::: Document passage :::

If surgical treatment is necessary, patients with invasive or
suspected cancer should be given priority. Both patients and medical
staff need to implement adequate protection.
Medium-risk areas: serious (grade II) and major (grade III)
- For vaccination: Vaccination can only be implemented after being
approved by the director of the medical and health institution
according to the epidemic risk assessment.
- For screening: Opportunistic screening of the high-risk population
should be the main task, and organized screening should only be
carried out after the approval of the relevant medical and health
institutions.
- For cervical abnormalities by screening: Hierarchical management
should be carried out according to the risk of cervical cancer and
cervical lesions. Plan to schedule patients for colposcopy or
follow-up. For patients with suspected cancer (SCC, AGC FN, AIS, ACC)
after screening, it is recommended to arrange colposcopy within 2
weeks. Patients with high-risk screening results [HPV16/18(+), ASCUS
and HPV16/18(+), LSIL and hrHPV(+), ASC-H, HSIL, AGS-NOS] should be
evaluated and diagnosed by colposcopy within 4–6 weeks after
obtaining the screening results. Patients with low-risk screening
results [hrHPV(+) with HPV16/18(−) and cytological NILM or ASCUS,
ASCUS +hrHPV (−), LSIL + hrHPV(−)] with no clinical symptoms or
specific risk factors can be postponed for colposcopy within 6–8
weeks.
- For precancerous lesions or lower genital tract cancer confirmed by
histology: For invasive cervical, vaginal, and vulvar cancer confirmed
by histology or suspected by diagnosis, further evaluation or
treatment should be arranged within 2–4 weeks. For highly
intraepithelial lesions of the cervix, vagina, and vulva (HSIL/-IN3,
AIS), it is recommended that the treatment should be carried out
within 3 months. For conservative cases of HSIL/− in2 in the lower
genital tract, treatment or evaluation can be delayed for 6 months.

::: Data for analysis :::

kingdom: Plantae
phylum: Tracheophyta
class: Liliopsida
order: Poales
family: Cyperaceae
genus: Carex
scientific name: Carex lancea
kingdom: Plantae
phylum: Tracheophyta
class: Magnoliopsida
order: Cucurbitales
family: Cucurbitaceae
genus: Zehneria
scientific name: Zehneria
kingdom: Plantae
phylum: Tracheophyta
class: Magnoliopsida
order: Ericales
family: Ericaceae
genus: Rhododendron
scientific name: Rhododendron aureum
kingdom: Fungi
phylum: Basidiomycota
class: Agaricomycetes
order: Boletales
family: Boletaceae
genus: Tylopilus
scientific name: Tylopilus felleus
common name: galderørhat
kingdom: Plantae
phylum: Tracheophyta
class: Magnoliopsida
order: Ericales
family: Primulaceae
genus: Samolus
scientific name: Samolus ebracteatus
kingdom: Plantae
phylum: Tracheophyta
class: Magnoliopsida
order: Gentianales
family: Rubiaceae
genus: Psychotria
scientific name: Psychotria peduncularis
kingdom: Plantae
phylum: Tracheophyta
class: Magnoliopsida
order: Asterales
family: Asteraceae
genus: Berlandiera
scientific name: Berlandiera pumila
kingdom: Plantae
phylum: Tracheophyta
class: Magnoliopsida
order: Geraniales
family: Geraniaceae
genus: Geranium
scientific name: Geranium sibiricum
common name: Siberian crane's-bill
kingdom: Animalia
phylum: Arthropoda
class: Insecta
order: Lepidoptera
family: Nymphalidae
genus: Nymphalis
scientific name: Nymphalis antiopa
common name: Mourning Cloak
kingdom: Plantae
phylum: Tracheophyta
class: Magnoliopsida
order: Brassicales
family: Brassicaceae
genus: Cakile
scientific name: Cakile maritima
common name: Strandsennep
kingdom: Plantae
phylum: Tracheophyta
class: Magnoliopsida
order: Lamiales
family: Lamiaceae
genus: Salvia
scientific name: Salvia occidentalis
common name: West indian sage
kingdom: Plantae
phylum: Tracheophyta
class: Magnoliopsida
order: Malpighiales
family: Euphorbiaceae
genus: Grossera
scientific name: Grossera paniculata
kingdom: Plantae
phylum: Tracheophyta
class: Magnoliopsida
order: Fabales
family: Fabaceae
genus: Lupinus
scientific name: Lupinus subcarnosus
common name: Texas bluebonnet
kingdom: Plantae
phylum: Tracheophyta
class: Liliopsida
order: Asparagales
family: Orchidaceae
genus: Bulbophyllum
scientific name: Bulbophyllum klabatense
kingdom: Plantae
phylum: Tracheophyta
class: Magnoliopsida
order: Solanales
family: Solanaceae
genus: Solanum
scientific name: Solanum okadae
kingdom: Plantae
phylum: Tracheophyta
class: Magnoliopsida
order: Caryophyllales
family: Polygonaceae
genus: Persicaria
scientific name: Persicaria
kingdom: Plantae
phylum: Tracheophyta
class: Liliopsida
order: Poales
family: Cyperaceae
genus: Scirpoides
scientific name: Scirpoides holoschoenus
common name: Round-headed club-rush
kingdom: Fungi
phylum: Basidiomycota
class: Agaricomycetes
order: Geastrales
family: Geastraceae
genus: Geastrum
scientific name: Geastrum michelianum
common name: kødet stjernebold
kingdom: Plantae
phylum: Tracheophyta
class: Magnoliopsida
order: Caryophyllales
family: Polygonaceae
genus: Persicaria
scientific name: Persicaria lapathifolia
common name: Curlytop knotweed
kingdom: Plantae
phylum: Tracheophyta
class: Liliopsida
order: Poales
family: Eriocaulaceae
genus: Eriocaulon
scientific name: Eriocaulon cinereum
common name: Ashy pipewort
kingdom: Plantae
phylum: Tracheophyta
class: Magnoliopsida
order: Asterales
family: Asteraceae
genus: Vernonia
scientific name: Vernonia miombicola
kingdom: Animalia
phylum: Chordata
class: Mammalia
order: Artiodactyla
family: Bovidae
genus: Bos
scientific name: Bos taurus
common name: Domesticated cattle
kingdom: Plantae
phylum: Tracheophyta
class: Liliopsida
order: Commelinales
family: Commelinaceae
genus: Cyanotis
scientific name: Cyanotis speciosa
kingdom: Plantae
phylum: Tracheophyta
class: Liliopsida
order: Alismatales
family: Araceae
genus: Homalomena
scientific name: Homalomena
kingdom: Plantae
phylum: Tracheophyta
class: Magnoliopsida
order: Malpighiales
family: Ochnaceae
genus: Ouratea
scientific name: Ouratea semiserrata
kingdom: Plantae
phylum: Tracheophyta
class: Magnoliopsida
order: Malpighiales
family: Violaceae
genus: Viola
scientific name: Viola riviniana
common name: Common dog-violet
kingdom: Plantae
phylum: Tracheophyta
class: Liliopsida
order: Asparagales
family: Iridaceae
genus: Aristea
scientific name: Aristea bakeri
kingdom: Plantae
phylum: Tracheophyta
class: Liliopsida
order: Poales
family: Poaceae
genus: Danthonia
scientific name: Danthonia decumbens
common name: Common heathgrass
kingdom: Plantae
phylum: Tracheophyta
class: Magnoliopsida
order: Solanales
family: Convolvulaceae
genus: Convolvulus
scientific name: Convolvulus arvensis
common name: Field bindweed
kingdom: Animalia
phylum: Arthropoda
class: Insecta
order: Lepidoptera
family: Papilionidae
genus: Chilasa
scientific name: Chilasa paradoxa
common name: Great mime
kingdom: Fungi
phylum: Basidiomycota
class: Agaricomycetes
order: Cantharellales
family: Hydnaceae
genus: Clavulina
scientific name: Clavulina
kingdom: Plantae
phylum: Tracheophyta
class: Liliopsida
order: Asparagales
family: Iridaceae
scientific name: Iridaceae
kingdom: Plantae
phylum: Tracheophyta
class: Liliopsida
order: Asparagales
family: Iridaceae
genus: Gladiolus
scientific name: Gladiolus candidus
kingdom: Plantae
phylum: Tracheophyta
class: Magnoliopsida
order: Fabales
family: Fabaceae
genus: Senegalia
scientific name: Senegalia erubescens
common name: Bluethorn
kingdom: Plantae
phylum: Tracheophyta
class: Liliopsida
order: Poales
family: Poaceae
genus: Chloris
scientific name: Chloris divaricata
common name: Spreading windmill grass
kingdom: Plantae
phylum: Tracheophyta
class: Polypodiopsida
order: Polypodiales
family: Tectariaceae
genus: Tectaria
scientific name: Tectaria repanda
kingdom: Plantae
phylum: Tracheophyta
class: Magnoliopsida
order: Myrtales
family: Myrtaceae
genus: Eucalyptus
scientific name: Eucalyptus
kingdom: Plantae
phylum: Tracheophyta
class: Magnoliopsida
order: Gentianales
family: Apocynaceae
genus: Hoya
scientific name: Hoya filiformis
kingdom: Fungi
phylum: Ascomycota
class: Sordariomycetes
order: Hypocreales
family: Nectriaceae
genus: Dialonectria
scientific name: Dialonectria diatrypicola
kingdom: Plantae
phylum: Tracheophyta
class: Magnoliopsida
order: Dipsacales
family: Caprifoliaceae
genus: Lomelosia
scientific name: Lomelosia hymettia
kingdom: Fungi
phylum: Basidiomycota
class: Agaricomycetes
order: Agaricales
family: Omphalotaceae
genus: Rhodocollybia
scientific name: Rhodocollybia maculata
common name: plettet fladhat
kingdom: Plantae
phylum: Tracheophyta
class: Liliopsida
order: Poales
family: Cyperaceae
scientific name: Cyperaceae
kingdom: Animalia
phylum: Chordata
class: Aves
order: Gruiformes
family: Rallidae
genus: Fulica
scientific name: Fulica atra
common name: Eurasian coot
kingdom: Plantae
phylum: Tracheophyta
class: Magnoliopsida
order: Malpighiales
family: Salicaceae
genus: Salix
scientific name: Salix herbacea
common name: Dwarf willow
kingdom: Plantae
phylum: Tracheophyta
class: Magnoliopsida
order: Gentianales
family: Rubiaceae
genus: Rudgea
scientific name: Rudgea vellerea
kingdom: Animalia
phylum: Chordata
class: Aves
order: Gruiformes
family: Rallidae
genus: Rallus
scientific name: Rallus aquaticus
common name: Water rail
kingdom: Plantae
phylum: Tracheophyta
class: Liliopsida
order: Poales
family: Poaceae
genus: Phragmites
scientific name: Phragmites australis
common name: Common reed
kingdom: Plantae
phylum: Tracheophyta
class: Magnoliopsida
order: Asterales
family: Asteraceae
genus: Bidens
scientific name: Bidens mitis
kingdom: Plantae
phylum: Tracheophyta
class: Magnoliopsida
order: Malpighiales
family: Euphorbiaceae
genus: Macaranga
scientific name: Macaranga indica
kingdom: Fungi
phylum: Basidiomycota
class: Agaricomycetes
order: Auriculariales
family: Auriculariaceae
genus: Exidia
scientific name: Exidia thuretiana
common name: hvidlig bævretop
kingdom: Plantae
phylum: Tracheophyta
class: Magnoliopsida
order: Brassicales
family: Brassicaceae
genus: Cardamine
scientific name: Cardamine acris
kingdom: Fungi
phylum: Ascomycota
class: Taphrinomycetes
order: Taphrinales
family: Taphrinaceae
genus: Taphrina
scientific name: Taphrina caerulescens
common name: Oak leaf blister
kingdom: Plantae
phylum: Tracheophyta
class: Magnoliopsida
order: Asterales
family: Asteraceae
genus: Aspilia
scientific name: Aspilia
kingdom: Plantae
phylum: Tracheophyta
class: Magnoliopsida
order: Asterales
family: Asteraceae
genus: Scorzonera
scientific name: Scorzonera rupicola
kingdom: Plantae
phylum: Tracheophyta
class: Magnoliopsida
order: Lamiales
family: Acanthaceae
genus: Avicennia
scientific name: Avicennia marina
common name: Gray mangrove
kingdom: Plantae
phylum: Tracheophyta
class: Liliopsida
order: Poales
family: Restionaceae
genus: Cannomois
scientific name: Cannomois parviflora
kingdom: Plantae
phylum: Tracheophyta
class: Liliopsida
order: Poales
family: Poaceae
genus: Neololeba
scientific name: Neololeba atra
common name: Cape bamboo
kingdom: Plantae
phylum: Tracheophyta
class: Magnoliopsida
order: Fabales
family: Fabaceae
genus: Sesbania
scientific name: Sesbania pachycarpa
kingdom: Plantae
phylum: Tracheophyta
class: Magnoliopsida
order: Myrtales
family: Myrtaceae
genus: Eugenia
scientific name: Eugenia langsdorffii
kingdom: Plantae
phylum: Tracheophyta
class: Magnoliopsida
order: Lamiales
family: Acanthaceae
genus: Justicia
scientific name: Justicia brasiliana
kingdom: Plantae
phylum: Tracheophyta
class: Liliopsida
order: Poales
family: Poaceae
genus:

:::

Work to complete »
A) According to the cervical screening guidance, how soon should colposcopy be arranged for patients with suspected cancer after screening?
B) Extend the cervical screening guidance, picking up after its final sentence.

Task-by-task results »
A) Within 2 weeks.

B)
For low-grade intraepithelial lesions of the lower genital tract:
Further evaluation should be postponed for 6–12 months. The first
follow-up should be completed within 6 months after surgical treatment
and no more than 12 months after surgery. Follow-up should include
cytology and HR-HPV (HPV self-sampling can be used if conditions
permit). Follow-up results and corresponding medical advice can be
relayed by telephone, internet, or telemedicine. Abnormal results
during follow-up should be treated according to the abnormal
management process of screening results.
Low-risk areas: general (grade IV)
- For vaccination: normal vaccination.
- For screening: While resuming cervical cancer organized screening, the
number and intensity of opportunistic screenings should be
strengthened to reduce the risk of cervical cancer caused by delayed
screening during the epidemic period.
- For cervical abnormalities by screening: The evaluation and follow-up
of colposcopies not completed during the epidemic should be completed
according to the results of the high- to low-risk screening results of
patients.
- For precancerous lesions or lower genital tract cancer confirmed by
histology: Patients should be treated and managed in accordance with
the Application of Colposcopy: Chinese Expert Consensus [10].
Psychological counseling for patients with cervical lesions
during the epidemic
During the epidemic, patients with cervical lesions may have different
degrees of psychological problems, such as fear, anxiety, depression,
etc., due to the delay or interruption of diagnosis and treatment. It is
recommended that medical institutions and medical staff use telephone,
WeChat, telemedicine, etc. to carry out disease explanation and
psychological counseling for patients to reduce their psychological
pressure. Appropriate treatment and follow-up plans should be arranged
based on the risk of disease and the epidemic situation.
Continuing education for professionals during the epidemic
During the outbreak, the medical association or continuing education
courses must meet the requirements of the local health management
department. Professional committees or medical institutions at all
levels should make extensive use of network video communication (such as
webinars) to ensure the updating of professional theoretical knowledge
and the cultivation of clinical skills.